Chemistry and Biochemistry

Wally Paxton

Wally Paxton

Research:

My research involves i) designing and controlling the self-assembly of stimuli-responsive amphiphilic block copolymers. Such materials can be used to create assemblies that respond to environmental stimuli (for example, changes in temperature, pH, or oxidation/reduction reactions). We intend to use these materials as synthetic matrices and scaffolds for ii) controlling the chemical and electronic properties of interfaces and iii) incorporating functional biomolecules – enzymes or membrane proteins – into stimuli that change the properties of the polymer matrix.

 

Designing and Controlling the Self-Assembly of Stimuli-Responsive Polymers. Amphiphilic molecules, like surfactants and lipids, spontaneously organize into aggregated structures from micelles to cell-membranes. Polymeric amphiphiles offer a rich library of self-assembling molecules that may be finely tuned for specific applications. Incorporating switchable functional groups that are responsive to pH, temperature, or oxidizing/reducing conditions makes it possible to switch between different kinds of assemblies. Students interested in this project will develop skills designing, synthesizing, and interrogating stimuli-responsive molecules and the resulting structures, which will be useful for a range of applications from sensors to drug delivery.

 

Tuning the Chemical and Electronic Properties of Interfaces. Some polymer amphiphiles comprising micelles and vesicles readily adsorb and fuse onto hydrophilic surfaces, forming layered structures with tunable thicknesses on the nanometer scale, analogous to supported lipid bilayers.

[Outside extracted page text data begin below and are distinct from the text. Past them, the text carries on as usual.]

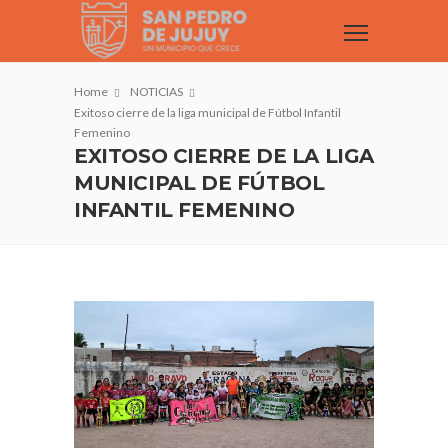
Home
NOTICIAS
Exitoso cierre de la liga municipal de Fútbol Infantil
Femenino
EXITOSO CIERRE DE LA LIGA
MUNICIPAL DE FÚTBOL
INFANTIL FEMENINO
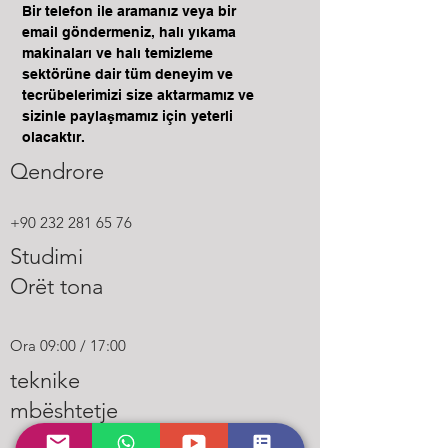
tuaja të transportit dhe lejoni
Bir telefon ile aramanız veya bir
klientët tuaj të blejnë me rehati.
email göndermeniz, halı yıkama
makinaları ve halı temizleme
sektörüne dair tüm deneyim ve
tecrübelerimizi size aktarmamız ve
sizinle paylaşmamız için yeterli
olacaktır.
Qendrore
+90 232 281 65 76
Studimi
Orët tona
Ora 09:00 / 17:00
teknike
mbështetje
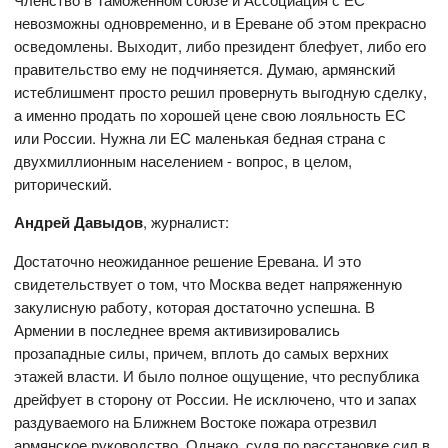
невозможны одновременно, и в Ереване об этом прекрасно
осведомлены. Выходит, либо президент блефует, либо его
правительство ему не подчиняется. Думаю, армянский
истеблишмент просто решил провернуть выгодную сделку,
а именно продать по хорошей цене свою лояльность ЕС
или России. Нужна ли ЕС маленькая бедная страна с
двухмиллионным населением - вопрос, в целом,
риторический.
Андрей Давыдов
, журналист:
Достаточно неожиданное решение Еревана. И это
свидетельствует о том, что Москва ведет напряженную
закулисную работу, которая достаточно успешна. В
Армении в последнее время активизировались
прозападные силы, причем, вплоть до самых верхних
этажей власти. И было полное ощущение, что республика
дрейфует в сторону от России. Не исключено, что и запах
раздуваемого на Ближнем Востоке пожара отрезвил
армянское руководство. Однако, судя по расстановке сил в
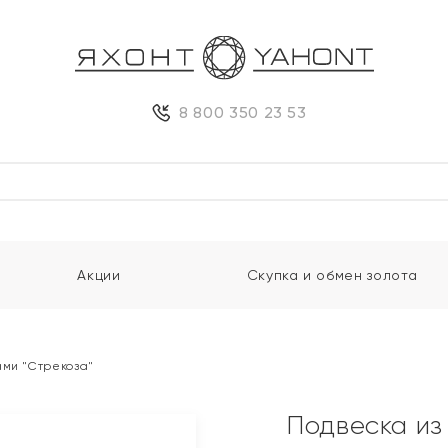
8 800 350 23 53
Акции
Скупка и обмен золота
ами "Стрекоза"
Подвеска из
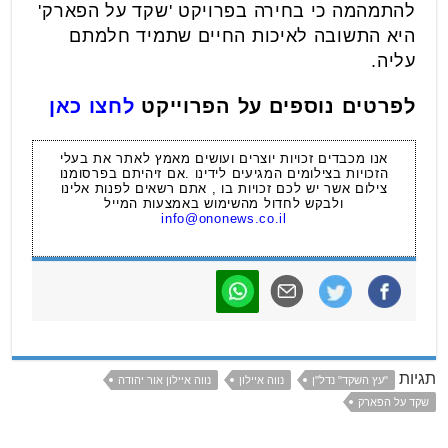
להתמהמה כי בחירה בפרויקט 'שקד על הפארק'
היא התשובה לאיכות החיים שתמיד חלמתם
עליה.
לפרטים נוספים על הפרוייקט
לחצו כאן
אנו מכבדים זכויות יוצרים ועושים מאמץ לאתר את בעלי
הזכויות בצילומים המגיעים לידינו .אם זיהיתם בפרסומנו
צילום אשר יש לכם זכויות בו , אתם רשאים לפנות אלינו
ולבקש לחדול מהשימוש באמצעות המייל
info@ononews.co.il
תגיות
"עץ השקד" נדל''ן
נווה איילון
נווה איילון אור יהודה
שקד על הפארק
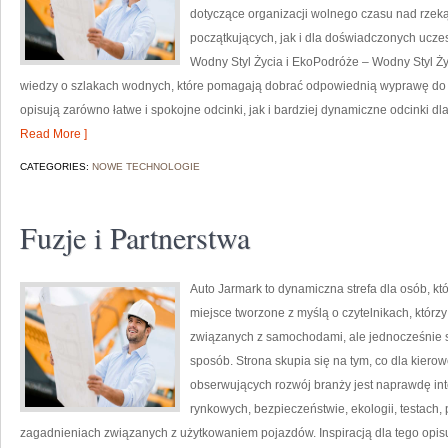
dotyczące organizacji wolnego czasu nad rzek
początkujących, jak i dla doświadczonych ucz
Wodny Styl Życia i EkoPodróże – Wodny Styl Ż
wiedzy o szlakach wodnych, które pomagają dobrać odpowiednią wyprawę do u
opisują zarówno łatwe i spokojne odcinki, jak i bardziej dynamiczne odcinki 
Read More ]
CATEGORIES:
NOWE TECHNOLOGIE
Fuzje i Partnerstwa
Auto Jarmark to dynamiczna strefa dla osób, k
miejsce tworzone z myślą o czytelnikach, któr
związanych z samochodami, ale jednocześnie sz
sposób. Strona skupia się na tym, co dla kiero
obserwujących rozwój branży jest naprawdę int
rynkowych, bezpieczeństwie, ekologii, testach
zagadnieniach związanych z użytkowaniem pojazdów. Inspiracją dla tego opisu j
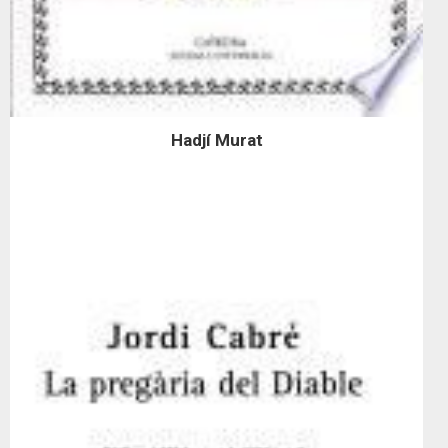
Hadjí Murat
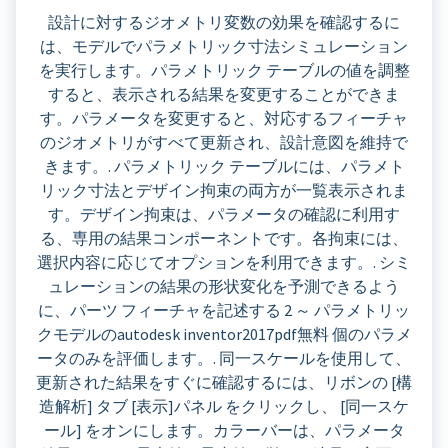
設計に対するジオメトリ変数の効果を確認するに
は、モデルでパラメトリック寸法シミュレーション
を実行します。パラメトリック テーブルの値を調整
すると、表示される結果を変更することができま
す。パラメータを変更すると、対応するフィーチャ
のジオメトリがすべて更新され、設計意図を維持で
きます。. パラメトリック テーブルには、パラメト
リック寸法とデザイン拘束の両方が一覧表示されま
す。デザイン拘束は、パラメータの確認に利用す
る、専用の結果コンポーネントです。各拘束には、
選択内容に応じてオプションを利用できます。. シミ
ュレーションの結果の形状変化を予測できるよう
に、パーツ フィーチャを記述する 2 ～ パラメトリッ
クモデルのautodesk inventor2017pdf無料 個のパラメ
ータのみを評価します。. 同一スケールを使用して、
更新された結果をすぐに確認するには、リボンの [構
造解析] タブ [表示]パネル をクリックし、 [同一スケ
ール] をオンにします。カラーバーは、パラメータ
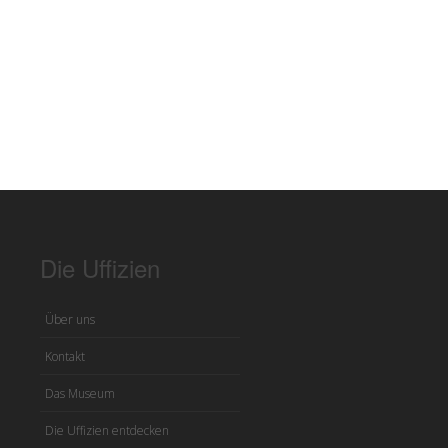
Die Uffizien
Über uns
Kontakt
Das Museum
Die Uffizien entdecken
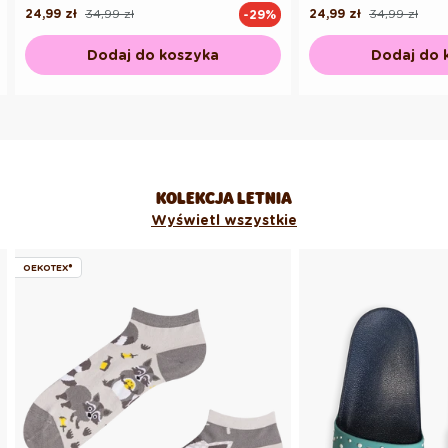
24,99 zł
34,99 zł
24,99 zł
34,99 zł
-29%
Cena
Cena
Cena
Cena
regularna
promocyjna
regularna
promocyjna
Dodaj do koszyka
Dodaj do 
KOLEKCJA LETNIA
Wyświetl wszystkie
OEKOTEX®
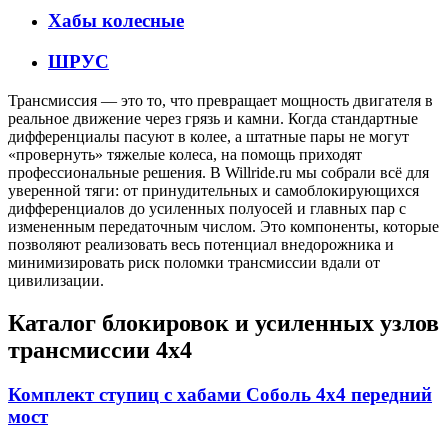
Хабы колесные
ШРУС
Трансмиссия — это то, что превращает мощность двигателя в
реальное движение через грязь и камни. Когда стандартные
дифференциалы пасуют в колее, а штатные пары не могут
«провернуть» тяжелые колеса, на помощь приходят
профессиональные решения. В Willride.ru мы собрали всё для
уверенной тяги: от принудительных и самоблокирующихся
дифференциалов до усиленных полуосей и главных пар с
измененным передаточным числом. Это компоненты, которые
позволяют реализовать весь потенциал внедорожника и
минимизировать риск поломки трансмиссии вдали от
цивилизации.
Каталог блокировок и усиленных узлов
трансмиссии 4х4
Комплект ступиц с хабами Соболь 4х4 передний
мост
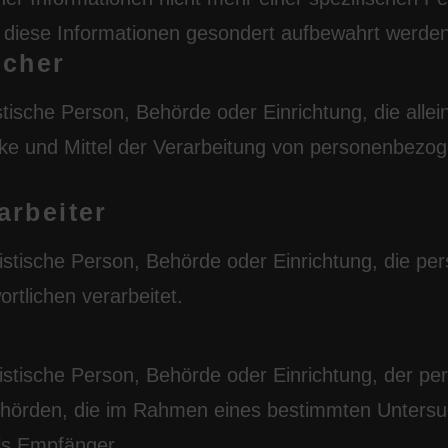
 diese Informationen gesondert aufbewahrt werden
icher
istische Person, Behörde oder Einrichtung, die all
ke und Mittel der Verarbeitung von personenbezo
arbeiter
uristische Person, Behörde oder Einrichtung, die 
rtlichen verarbeitet.
uristische Person, Behörde oder Einrichtung, der 
ehörden, die im Rahmen eines bestimmten Unters
als Empfänger.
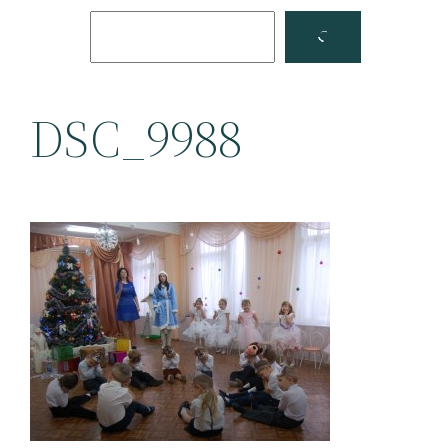
Поиск
Facebook
YouTube
DSC_9988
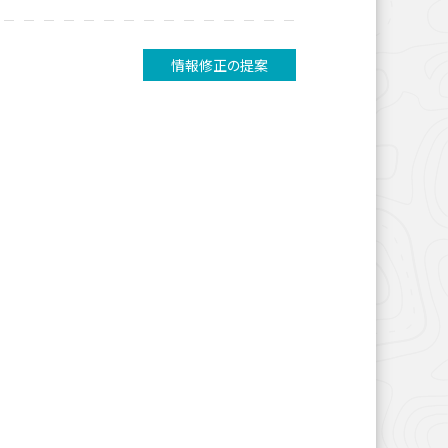
情報修正の提案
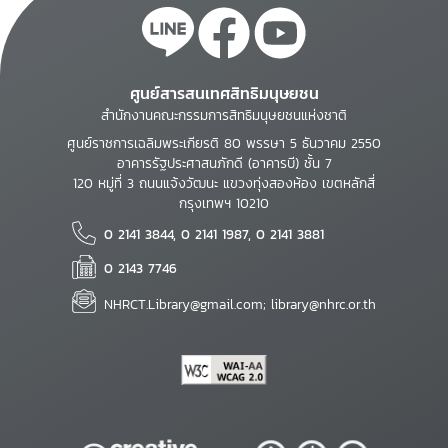
ศูนย์สารสนเทศสิทธิมนุษยชน
สำนักงานคณะกรรมการสิทธิมนุษยชนแห่งชาติ
ศูนย์ราชการเฉลิมพระเกียรติ 80 พรรษา 5 ธันวาคม 2550
อาคารรัฐประศาสนภักดี (อาคารบี) ชั้น 7
120 หมู่ที่ 3 ถนนแจ้งวัฒนะ แขวงทุ่งสองห้อง เขตหลักสี่
กรุงเทพฯ 10210
0 2141 3844, 0 2141 1987, 0 2141 3881
0 2143 7746
NHRCT.Library@gmail.com; library@nhrc.or.th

These adsorbed layers can be used as models of cell surfaces and also allow tuning the chemical properties of interfaces. Understanding how these adsorbed layers change the electronic properties of the interface can be especially important for developing new kinds of sensors. Students interested in this project will develop expertise in forming supported polymeric and hybrid (lipid/polymer) bilayers and measuring their electronic properties using electrochemical methods, including cyclic voltammetry and impedance spectroscopy.

 

Schematic representation of a cyborg material consisting of a localized biotic catalyst – an enzyme or a membrane transport protein (purple) – bound to a bilayer membrane prepared from abiotic stimuli-responsive polymers. The action of the catalyst produces localized changes (e.g. pH, heat, or electrochemical) that will alter the morphology (i.e. the shape parameter) of the individual polymers (left) and, by extension, the synthetic membranes they comprise (right).

 

Integrating Biological Function in Stimuli-Responsive Vesicles and Bilayers. A wide range of polymers exist that respond to changes in pH, temperature, or oxidizing/reducing conditions. It is now possible to create materials that change their equilibrium shape to favor the formation of micelles, bilayers, or other structures depending on their local environment. Stimuli-responsive polymers (e.g. containing pH-sensitive polyacrylic acids) coupled to heterogeneous catalysts, including enzymes (e.g. urease), make it possible to translate chemical signals that polymer amphiphiles don’t recognize (e.g. urea) into stimuli the polymer amphiphiles do recognize (e.g. increase in pH). Clever designs of such systems would enable the development of materials that respond via catalysis to stimuli that are (otherwise) unrelated to the normal stimuli these materials are sensitive to. Such materials would find tremendous value as self-actuating materials, biosensors, and drug delivery vehicles.